Najar: There are already rules for slow play. It comes down to the willingness to put a penalty on somebody. Is the tour ready to have a tournament decided because a player got a bad time on the 18th fairway when they're tied for the lead?
(Photo by Amy Lemus/NurPhoto via Getty Images)
Blackburn: On tour? With a gun..and a shot clock! When you get away from the tour level, playing from the right tees is a big, big thing. So many players show up and play too much golf course for their skill. More swings take more time. Another trend is the swing stuff...People are more internal, thinking about their technique, instead of playing what's in front of them. I challenge anybody reading this to an experiment. I don't care what your handicap is. The next time you go play, play from one set of tees in front of where you normally would, and instead of grinding on your technique, just respond to the challenge in front of you. You'll experience a whole different game.
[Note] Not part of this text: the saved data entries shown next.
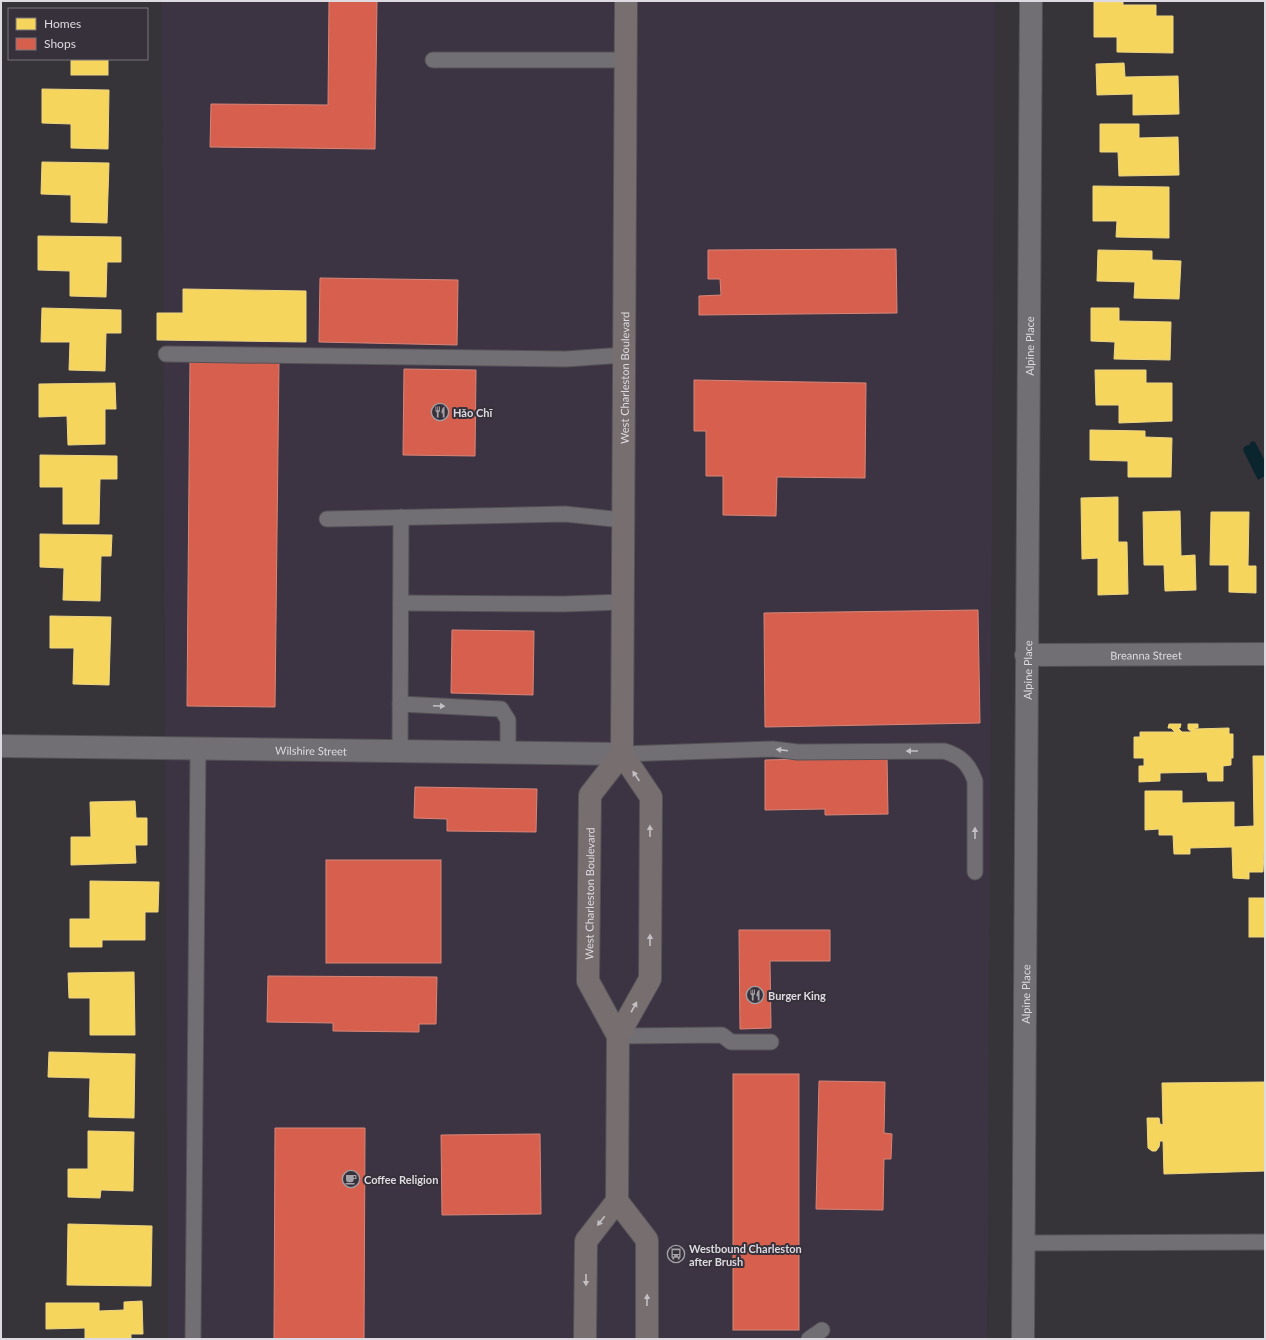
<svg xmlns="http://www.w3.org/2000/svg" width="1266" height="1340" font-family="Lato,sans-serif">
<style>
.built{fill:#3d3443}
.water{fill:#0a252e}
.homes{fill:#f6d55c;stroke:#efd684}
.shops{fill:#d6604d;stroke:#d88579}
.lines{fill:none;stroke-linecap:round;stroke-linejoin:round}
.service-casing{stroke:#545157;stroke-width:17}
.minor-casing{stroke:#545157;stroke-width:24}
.primary-casing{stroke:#545157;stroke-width:24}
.service{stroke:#726f74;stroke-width:15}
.minor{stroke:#726f74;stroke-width:22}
.primary{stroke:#776f6f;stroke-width:22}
.oneway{fill:#c3bfc6}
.oneway2{fill:#c4bfc4}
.labels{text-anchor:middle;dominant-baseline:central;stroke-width:4;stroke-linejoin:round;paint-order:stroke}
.street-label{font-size:11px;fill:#dedae1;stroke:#37313b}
.poi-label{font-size:11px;font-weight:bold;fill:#dedae1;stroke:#37313b;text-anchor:start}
</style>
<rect width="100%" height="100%" fill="#363339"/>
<polygon class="built" points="162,1 995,1 987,1339 168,1339"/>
<polygon class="water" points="1252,441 1255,442 1265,461 1265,476 1258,480 1243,450 1245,446 1249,445"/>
<g class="homes">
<polygon points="1094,2 1123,2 1123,5 1156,5 1156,16 1173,16 1173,53 1117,52 1117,37 1094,37"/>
<rect x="71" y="59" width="37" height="16"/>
<polygon points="1124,63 1125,77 1178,76 1179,114 1133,115 1133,94 1097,95 1096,64"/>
<polygon points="42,89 109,90 108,149 71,148 71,124 42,123"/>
<polygon points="1100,124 1139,124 1139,138 1178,137 1179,175 1119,176 1118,152 1100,152"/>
<polygon points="42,162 109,163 107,223 71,222 71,195 41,194"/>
<polygon points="1093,186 1169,187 1169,238 1116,237 1117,221 1093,221"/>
<polygon points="38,236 121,237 121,262 107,262 106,297 70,296 70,271 38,270"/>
<polygon points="1098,250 1152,251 1152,260 1181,261 1179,299 1134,298 1135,282 1097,281"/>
<polygon points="183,289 306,291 306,342 157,340 157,313 183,313"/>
<polygon points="42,308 121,310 121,333 106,333 105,371 69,370 70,342 41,342"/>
<polygon points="1091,308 1119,308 1119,321 1171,322 1170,360 1114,359 1115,342 1091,341"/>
<polygon points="1095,370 1146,370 1146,383 1172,383 1172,421 1119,423 1119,405 1096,405"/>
<polygon points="115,383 116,409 105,409 105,444 68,445 67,416 39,417 39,384"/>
<polygon points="1090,430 1145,431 1145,437 1172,438 1171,477 1128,477 1128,461 1090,460"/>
<polygon points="40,455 117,456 117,479 100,479 99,524 63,524 63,487 40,487"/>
<polygon points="1118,497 1118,542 1127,542 1128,594 1098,595 1098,558 1082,559 1081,498"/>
<polygon points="1180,511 1181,556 1195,555 1196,590 1165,591 1164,565 1144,565 1143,512"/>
<polygon points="1211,512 1249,512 1248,566 1256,566 1256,593 1229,592 1229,565 1210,565"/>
<polygon points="40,534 112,535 111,556 101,556 100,601 63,600 64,568 40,567"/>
<polygon points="50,616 111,617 109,685 73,684 74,648 50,648"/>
<polygon points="1169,724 1181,724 1180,728 1178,728 1182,732 1192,732 1188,729 1188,724 1198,724 1198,728 1195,728 1195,729 1229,728 1229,734 1233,734 1233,758 1231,758 1231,765 1223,766 1223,781 1208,781 1207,772 1160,773 1160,781 1139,782 1139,766 1144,766 1144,758 1134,758 1134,737 1140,737 1140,732 1175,732 1171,728 1168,728"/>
<polygon points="1253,756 1265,756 1265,852 1264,852 1263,872 1249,872 1249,879 1233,878 1232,847 1190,848 1190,854 1174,854 1173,835 1159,835 1159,829 1145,830 1145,791 1182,791 1182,803 1234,802 1234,827 1254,826"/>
<polygon points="135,801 136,818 147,818 147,845 135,845 136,863 71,865 71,837 91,837 90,802"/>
<polygon points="90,881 159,882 158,912 145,912 145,940 102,940 102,947 70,947 70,919 90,919"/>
<rect x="1249" y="898" width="16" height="39"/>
<polygon points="134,972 135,1035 90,1035 90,998 69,998 68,973"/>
<polygon points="49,1052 135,1054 134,1118 89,1117 90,1078 48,1077"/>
<polygon points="1265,1082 1265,1171 1164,1174 1163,1141 1160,1141 1159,1147 1156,1151 1152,1151 1148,1148 1147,1118 1159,1118 1160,1124 1163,1125 1162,1083"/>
<polygon points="88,1131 134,1132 133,1191 101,1190 100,1198 68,1197 68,1169 88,1169"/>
<polygon points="68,1224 152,1226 151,1286 67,1285"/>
<polygon points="142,1301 143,1334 131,1334 131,1339 85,1339 85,1328 46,1329 46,1303 99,1303 99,1311 124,1310 124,1302"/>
</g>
<g class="shops">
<polygon points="329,1 377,1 375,149 210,147 211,104 328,105"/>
<polygon points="896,249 897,313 699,315 699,296 721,295 720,279 708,279 708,250"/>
<polygon points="320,278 458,280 457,345 319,342"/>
<polygon points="190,360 279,361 275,707 187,706"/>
<polygon points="404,369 476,370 475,456 403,455"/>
<polygon points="694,380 866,383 865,478 777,477 776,516 723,515 723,476 706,476 706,431 694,431"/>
<polygon points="978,610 980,723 765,727 764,613"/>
<polygon points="452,630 534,631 533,695 451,693"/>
<polygon points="887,757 888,814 825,815 825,809 765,810 765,760"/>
<polygon points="415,787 537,789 536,832 447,831 447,819 414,818"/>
<rect x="326" y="860" width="115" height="103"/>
<polygon points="739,930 830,930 830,961 770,961 771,1028 740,1029"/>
<polygon points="268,976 437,977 436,1024 419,1024 419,1032 333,1031 333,1023 267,1022"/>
<rect x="733" y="1074" width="66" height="256"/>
<polygon points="819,1081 885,1082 884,1133 892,1134 891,1159 884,1159 883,1210 816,1209"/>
<polygon points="275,1128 365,1128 364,1339 274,1339"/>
<polygon points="540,1134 541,1214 442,1215 441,1135"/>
</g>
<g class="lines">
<defs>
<g id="service">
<polyline points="433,60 626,60"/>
<polyline points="166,354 566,359 624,355"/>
<polyline points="327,519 565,514 623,520"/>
<polyline points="401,603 564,604 622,602"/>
<polyline points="400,704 501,709 508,720 508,753"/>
<polyline points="400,751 401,517"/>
<path d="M622,754L773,749L798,752L944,751C961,756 969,764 975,781V872"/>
<polyline points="618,1036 722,1035 731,1042 771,1042"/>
<polyline points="1023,1243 1265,1242"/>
<polyline points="193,1339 198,749"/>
<polyline points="809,1339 822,1330"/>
</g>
<g id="minor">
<path id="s1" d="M1026,655L1265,654"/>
<path id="s2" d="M1,746L622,754"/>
<path id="s3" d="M1023,1339L1031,1"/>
</g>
<g id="primary">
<path id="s4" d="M618,1036L588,981L590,795L622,754"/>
<polyline points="617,1201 647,1240 647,1339"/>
<path id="s5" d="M585,1339L586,1241L617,1201L618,1036L650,979L651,797L622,754L626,1"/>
</g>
</defs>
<use href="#service" class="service-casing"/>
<use href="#minor" class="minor-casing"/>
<use href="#primary" class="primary-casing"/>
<use href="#service" class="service"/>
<use href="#minor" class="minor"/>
<use href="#primary" class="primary"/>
</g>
<defs><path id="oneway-solid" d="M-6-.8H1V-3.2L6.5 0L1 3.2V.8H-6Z"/></defs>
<g class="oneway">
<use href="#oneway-solid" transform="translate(439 706) rotate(2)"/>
<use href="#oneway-solid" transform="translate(782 750) rotate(-173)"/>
<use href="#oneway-solid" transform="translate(912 751) rotate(180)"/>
<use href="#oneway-solid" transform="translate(975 833) rotate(-90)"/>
</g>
<g class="oneway2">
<use href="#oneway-solid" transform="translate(636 776) rotate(-124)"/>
<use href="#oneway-solid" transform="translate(650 831) rotate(-90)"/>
<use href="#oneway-solid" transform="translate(650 940) rotate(-90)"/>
<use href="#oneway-solid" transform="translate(634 1007) rotate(-61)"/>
<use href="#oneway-solid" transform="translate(601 1221) rotate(128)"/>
<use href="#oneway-solid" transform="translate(586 1280) rotate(90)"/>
<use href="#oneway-solid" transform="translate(647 1300) rotate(-89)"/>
</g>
<defs>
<symbol id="restaurant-ring" viewBox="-11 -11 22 22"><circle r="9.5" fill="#37313b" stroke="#a3a0a6" stroke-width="1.5"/><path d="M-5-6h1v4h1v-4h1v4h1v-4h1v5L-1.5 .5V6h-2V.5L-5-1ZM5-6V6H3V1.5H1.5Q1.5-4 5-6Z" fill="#a3a0a6"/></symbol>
<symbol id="cafe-ring" viewBox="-11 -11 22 22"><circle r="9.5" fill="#37313b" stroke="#a3a0a6" stroke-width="1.5"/><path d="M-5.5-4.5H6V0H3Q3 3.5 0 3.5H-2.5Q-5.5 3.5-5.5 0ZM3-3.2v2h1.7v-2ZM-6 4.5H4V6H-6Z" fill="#a3a0a6"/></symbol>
<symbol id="bus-ring" viewBox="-11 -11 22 22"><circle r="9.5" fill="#37313b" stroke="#a3a0a6" stroke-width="1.5"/><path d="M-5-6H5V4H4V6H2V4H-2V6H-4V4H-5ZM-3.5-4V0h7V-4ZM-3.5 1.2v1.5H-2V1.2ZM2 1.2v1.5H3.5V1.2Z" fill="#a3a0a6"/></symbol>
</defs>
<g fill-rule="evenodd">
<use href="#restaurant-ring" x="430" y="402" width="20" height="20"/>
<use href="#restaurant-ring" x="745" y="985" width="20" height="20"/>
<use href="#cafe-ring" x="341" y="1169" width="20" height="20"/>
<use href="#bus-ring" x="666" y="1244" width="20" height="20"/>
</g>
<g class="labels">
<g class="street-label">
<text stroke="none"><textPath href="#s3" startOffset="993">Alpine Place</textPath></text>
<text stroke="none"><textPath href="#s5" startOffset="989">West Charleston Boulevard</textPath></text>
<text stroke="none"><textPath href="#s1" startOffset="120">Breanna Street</textPath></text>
<text stroke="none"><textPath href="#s3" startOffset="669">Alpine Place</textPath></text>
<text stroke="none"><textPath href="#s2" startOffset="310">Wilshire Street</textPath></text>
<text stroke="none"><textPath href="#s4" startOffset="150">West Charleston Boulevard</textPath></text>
<text stroke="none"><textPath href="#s3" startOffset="345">Alpine Place</textPath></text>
</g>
<g class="poi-label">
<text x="453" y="412">Hǎo Chī</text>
<text x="768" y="995">Burger King</text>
<text x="364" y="1179">Coffee Religion</text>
<text x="689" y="1248">Westbound Charleston<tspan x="689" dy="13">after Brush</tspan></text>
</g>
</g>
<rect width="1266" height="1340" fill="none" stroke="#dedae1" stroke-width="4"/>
<rect x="8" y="8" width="140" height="52" fill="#37313b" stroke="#7a757d"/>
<rect x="16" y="18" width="20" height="12" fill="#f6d55c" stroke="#7a757d"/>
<text x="44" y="28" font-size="12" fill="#dedae1">Homes</text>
<rect x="16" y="38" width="20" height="12" fill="#d6604d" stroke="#7a757d"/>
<text x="44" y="48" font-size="12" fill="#dedae1">Shops</text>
</svg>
A lesson from a recent winner
McLean: I've worked more than two years with Bo Hoag, who is going to the PGA Tour next year. We worked hard on his preparation around the ball. I've taught him to look decisive and be decisive. Ken Venturi taught me his three-step process, and I still use it and teach it. Aim the club, set the lead foot, set the back foot. Then waggle the club, look twice and go.
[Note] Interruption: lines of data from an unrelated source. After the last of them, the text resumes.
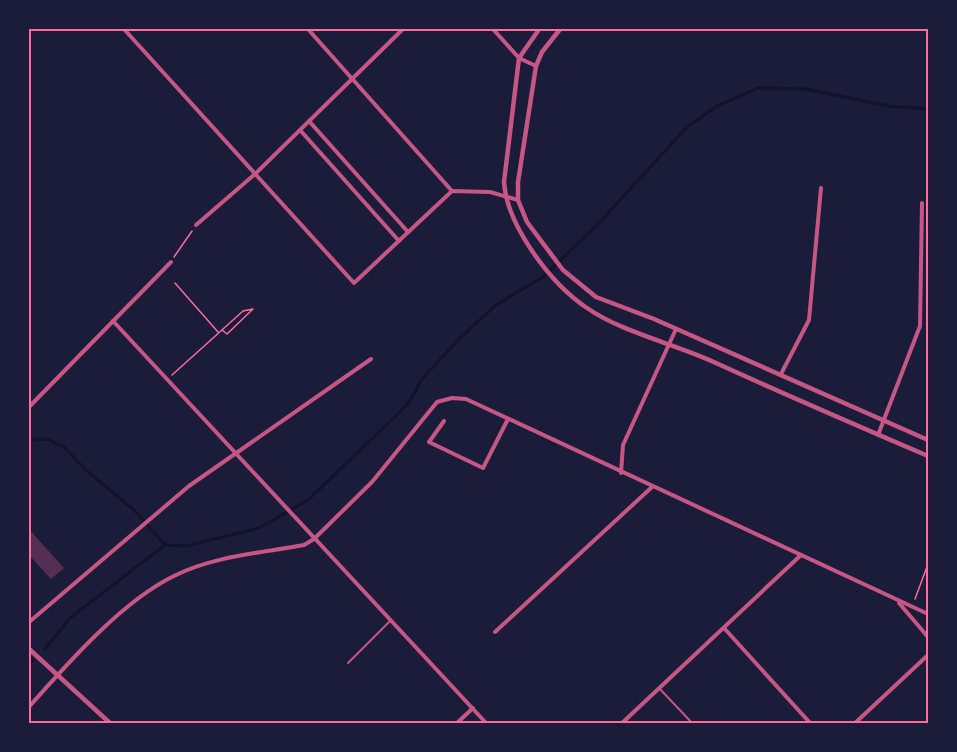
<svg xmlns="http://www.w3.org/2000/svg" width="957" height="752" viewBox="0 0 957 752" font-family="'Work Sans',sans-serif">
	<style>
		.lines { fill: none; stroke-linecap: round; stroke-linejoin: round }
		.stream { stroke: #12122b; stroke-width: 3 }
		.building { fill: #542f53 }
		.path { stroke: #ff6b9d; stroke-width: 1.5 }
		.service { stroke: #c65784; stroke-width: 2 }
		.minor { stroke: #c65784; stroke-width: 4 }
		.tertiary { stroke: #c65784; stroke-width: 4.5 }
		.neatline { fill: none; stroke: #ff6b9d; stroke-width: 2 }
	</style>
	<rect width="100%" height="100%" fill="#1b1b3a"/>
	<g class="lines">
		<g class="stream">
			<path d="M 28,440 L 47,439 L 64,447 L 86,470 L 135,511 L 165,545"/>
			<path d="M 45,649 L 70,618 L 165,545 L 186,546 L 259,528 L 308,500 L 400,412 L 412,398 L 421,380 L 461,337 L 496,305 L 543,277 L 598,224 L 687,127 L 717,106 L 758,88 L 806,89 L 888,106 L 928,109"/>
			<path d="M 28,664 L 33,660"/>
		</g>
	</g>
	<path class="building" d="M 28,528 L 64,568 L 51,579 L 28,554 Z"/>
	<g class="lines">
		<g class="path">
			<path d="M 174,257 L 192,231"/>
			<path d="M 175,283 L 218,332"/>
			<path d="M 172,375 L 243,311 L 253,309 L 227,334 L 222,330"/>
			<path d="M 915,599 L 928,564"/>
		</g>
		<g class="service">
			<path d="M 348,663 L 391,620"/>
			<path d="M 659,688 L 693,724"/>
		</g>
		<g class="minor">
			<path d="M 123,28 L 354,283 L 452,191 L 490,192 L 518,200"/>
			<path d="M 307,28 L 452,191"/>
			<path d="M 492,28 L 519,58 L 536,66"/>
			<path d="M 309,121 L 408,232"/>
			<path d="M 300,130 L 399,241"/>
			<path d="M 196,225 L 255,174 L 404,28"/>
			<path d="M 113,321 L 487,724"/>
			<path d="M 781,374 L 809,320 L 821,188"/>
			<path d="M 28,408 L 171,262"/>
			<path d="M 444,421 L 429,442 L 483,468 L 508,419"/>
			<path d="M 878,435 L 920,326 L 922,203"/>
			<path d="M 621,473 L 623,445 L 676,329"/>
			<path d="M 899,603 L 928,637"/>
			<path d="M 28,623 L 189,486 L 371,359"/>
			<path d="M 724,628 L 811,724"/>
			<path d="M 495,632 L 652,487"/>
			<path d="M 28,708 C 66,665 122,601 174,576 C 213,556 261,553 304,545 L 314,539 L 372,482 L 437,402 L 452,398 L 466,399 L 928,614"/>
			<path d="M 456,724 L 473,708"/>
			<path d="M 621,724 L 801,555"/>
			<path d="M 854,724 L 928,655"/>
		</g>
		<g class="tertiary">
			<path d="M 540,28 L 519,58 L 504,182 C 507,226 551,284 587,308 C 623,333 676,344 716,363 C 786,395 858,426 928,456"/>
			<path d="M 561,28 L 542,52 L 536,66 L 518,182 L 518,200 L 527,222 L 563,270 L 596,297 L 654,319 L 928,440"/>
			<path d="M 28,648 L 111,724"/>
		</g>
	</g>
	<rect width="957" height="752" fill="none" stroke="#1b1b3a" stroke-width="60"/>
	<rect x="30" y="30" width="897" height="692" class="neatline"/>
</svg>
Dunigan: When I watch one of the tour guys going back and forth between clubs and debating with the caddie, I always think the same thing. Be decisive and commit! I'd rather the decision be wrong but the swing fully committed than the opposite. You really need to have a mental shot clock. Get three yardages. Minimum, maximum and the number for the target zone. That simplifies your choices compared to the front of the green, the back of the green and the pin.
How you can take action
Najar: If you're playing with somebody slow, you can't fixate on what they're doing, because that just drives you crazy and makes you angry. You need to take some control and say, I see you're not ready, so I'm going to go ahead and play.
See something, say something
Dunigan: The other skill you have to learn is how to know when to speak up—and you'll have to do it at some point. You have to be nice but firm, and tell somebody when it's time to pick up the pace.
Manzella: I want to see somebody like Brooks Koepka actually do that. Peer pressure, you know?